Route B — LLM agents with feedback (corroboration arm, smaller)¶
- LLM-backed agents receive payoff history and governance state in-context, prompted to adjust strategy.
- Framed as corroboration of the RL primary arm, not powered to the same depth.
Measurements¶
Per condition (overlaid on static):
- Toxicity
E[1−p | accepted], welfare, interaction volume, pass rate. Five seeds, mean ± std. - Toxicity–welfare frontier per adaptivity level (deliverable figure).
- Realized generation quality over epochs — does the underlying
Δtaskdistribution rise underρ? - Participation-suppression decomposition — split toxicity change into: (a) shift in accepted-quality, (b) shrinkage of the accepted set.
- Evasion detection (fully-adaptive condition only) — gap between
v̂and held-out external/judge-rated quality. - Convergence diagnostics — learning curves, policy stability across seeds.
Critical confound¶
When toxicity drops in an adaptive condition, three causes are indistinguishable without external signal:
- Agents genuinely generate higher-quality interactions. (governance worked)
- Agents reject more low-quality interactions. (filtering — weaker)
- Agents game the proxy:
v̂rises while true quality stays flat. (governance defeated — the dangerous failure)
The decomposition separates (1) from (2).

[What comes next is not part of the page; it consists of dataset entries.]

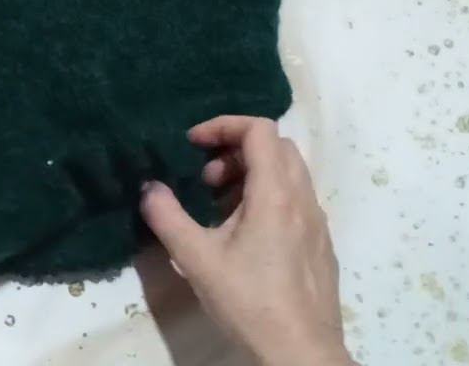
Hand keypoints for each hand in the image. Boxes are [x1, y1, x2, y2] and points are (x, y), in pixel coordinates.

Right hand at [138, 116, 353, 365]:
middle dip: (236, 149)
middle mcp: (303, 199)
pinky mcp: (319, 244)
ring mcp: (317, 222)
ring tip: (218, 208)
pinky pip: (295, 200)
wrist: (300, 351)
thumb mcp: (197, 259)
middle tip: (206, 179)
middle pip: (276, 147)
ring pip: (288, 174)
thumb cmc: (249, 301)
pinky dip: (267, 197)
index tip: (193, 145)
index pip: (259, 129)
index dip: (223, 125)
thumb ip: (168, 217)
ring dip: (251, 175)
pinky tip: (243, 236)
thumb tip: (149, 188)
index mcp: (276, 194)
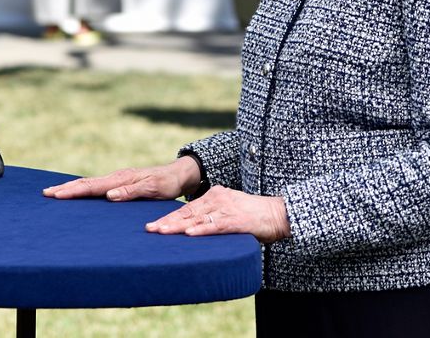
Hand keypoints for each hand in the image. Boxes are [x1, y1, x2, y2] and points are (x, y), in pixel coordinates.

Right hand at [43, 157, 200, 201]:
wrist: (177, 174)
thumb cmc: (167, 184)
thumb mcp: (153, 189)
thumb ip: (131, 192)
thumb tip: (108, 195)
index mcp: (120, 179)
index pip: (91, 186)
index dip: (72, 191)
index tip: (55, 195)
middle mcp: (114, 177)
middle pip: (84, 183)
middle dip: (64, 188)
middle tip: (45, 193)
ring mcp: (115, 180)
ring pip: (88, 183)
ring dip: (70, 188)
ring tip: (53, 192)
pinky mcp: (118, 183)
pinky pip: (95, 185)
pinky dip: (81, 188)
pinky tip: (75, 192)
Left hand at [145, 186, 290, 243]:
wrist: (280, 213)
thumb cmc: (254, 216)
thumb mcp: (229, 212)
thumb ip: (213, 218)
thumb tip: (195, 229)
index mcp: (213, 196)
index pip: (186, 208)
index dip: (168, 217)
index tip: (153, 225)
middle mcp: (216, 199)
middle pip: (186, 212)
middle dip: (166, 221)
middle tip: (149, 229)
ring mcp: (226, 209)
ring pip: (197, 218)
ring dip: (177, 226)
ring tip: (161, 231)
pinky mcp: (236, 220)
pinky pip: (215, 226)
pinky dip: (201, 230)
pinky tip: (189, 234)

Distinguishing (1) from (3) requires an external quality measure the agents cannot game, supplied by the calibration study on a sample of accepted interactions. This study must not be interpreted without that anchor.
Outcomes and what each buys¶
- Bent Pareto frontier under adaptive-generation, verified externally (cause 1): headline result. Static non-result is an artifact of non-adaptive agents. Promote to primary contribution.

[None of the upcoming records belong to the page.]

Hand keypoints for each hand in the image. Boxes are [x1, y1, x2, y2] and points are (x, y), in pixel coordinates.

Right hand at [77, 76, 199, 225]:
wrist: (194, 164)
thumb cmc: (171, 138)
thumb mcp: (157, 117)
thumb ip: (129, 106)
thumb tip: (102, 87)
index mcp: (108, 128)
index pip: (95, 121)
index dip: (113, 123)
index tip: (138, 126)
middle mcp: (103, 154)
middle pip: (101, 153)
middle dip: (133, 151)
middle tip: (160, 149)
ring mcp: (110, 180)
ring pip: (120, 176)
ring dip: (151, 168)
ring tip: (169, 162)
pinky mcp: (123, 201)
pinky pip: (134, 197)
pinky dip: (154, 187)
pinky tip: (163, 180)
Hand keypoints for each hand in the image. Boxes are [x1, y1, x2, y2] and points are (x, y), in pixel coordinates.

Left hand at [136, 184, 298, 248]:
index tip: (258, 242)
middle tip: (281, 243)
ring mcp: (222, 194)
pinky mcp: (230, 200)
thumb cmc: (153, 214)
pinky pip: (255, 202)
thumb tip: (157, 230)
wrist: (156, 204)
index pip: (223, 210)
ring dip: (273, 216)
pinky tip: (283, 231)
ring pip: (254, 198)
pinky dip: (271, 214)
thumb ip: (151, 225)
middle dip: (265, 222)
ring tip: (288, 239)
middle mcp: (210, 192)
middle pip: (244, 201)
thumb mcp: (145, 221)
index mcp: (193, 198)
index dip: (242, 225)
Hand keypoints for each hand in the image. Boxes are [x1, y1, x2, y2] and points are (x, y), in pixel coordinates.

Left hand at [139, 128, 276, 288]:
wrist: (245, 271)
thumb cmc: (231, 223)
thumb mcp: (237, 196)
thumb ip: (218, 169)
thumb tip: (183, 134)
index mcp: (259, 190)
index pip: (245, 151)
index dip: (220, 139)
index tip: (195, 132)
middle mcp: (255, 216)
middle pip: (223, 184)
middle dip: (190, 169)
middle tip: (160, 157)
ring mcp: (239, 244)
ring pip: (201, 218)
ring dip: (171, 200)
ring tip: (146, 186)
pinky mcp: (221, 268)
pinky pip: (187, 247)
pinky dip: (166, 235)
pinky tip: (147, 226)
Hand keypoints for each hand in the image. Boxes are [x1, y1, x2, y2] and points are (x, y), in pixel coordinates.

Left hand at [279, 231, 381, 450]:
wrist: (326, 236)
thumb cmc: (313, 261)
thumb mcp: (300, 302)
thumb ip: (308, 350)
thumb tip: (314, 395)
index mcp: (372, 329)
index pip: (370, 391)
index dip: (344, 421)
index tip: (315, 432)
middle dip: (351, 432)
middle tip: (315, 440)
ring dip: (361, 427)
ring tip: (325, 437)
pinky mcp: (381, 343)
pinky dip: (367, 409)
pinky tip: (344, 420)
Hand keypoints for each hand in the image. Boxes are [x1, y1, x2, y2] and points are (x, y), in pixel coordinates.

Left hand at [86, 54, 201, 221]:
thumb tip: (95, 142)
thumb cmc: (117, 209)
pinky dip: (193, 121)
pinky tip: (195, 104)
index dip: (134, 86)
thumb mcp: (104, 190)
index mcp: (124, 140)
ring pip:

- Toxicity falls only via filtering (cause 2): governance reshapes which interactions clear without improving the population. Report honestly; refines the framework, cautions "lower toxicity" can mean "less activity."
- Agents game the proxy (cause 3): observable-based governance is defeated by strategic agents; connects to proxy-gaming threat model (Q2). A finding, not a failure.
- Static and adaptive curves coincide: levers are inert even under adaptation; cost-redistribution is structurally insufficient. Publishable and reframes the paper.
Pre-registered commitments¶
- Adaptation channels (1–4) are distinct conditions, reported separately.
- RL training budget is fixed in advance and reported.
- External-quality verification threshold is set before the adaptive runs.
- Failed/degenerate/non-converged runs are reported, not just converged ones.
- RL arm runs at the same five-seed depth as the static ablations.
Order of operations¶
- Calibration study (provides the external quality anchor).
- Adaptive-acceptance arm (sanity / replicates Mesa result).
- Adaptive-generation RL arm (the primary test).
- Fully-adaptive RL arm (evasion detection).
- LLM-feedback corroboration arm.
The adaptive study is not runnable in isolation — its central confound is only resolvable with the calibration study's external signal.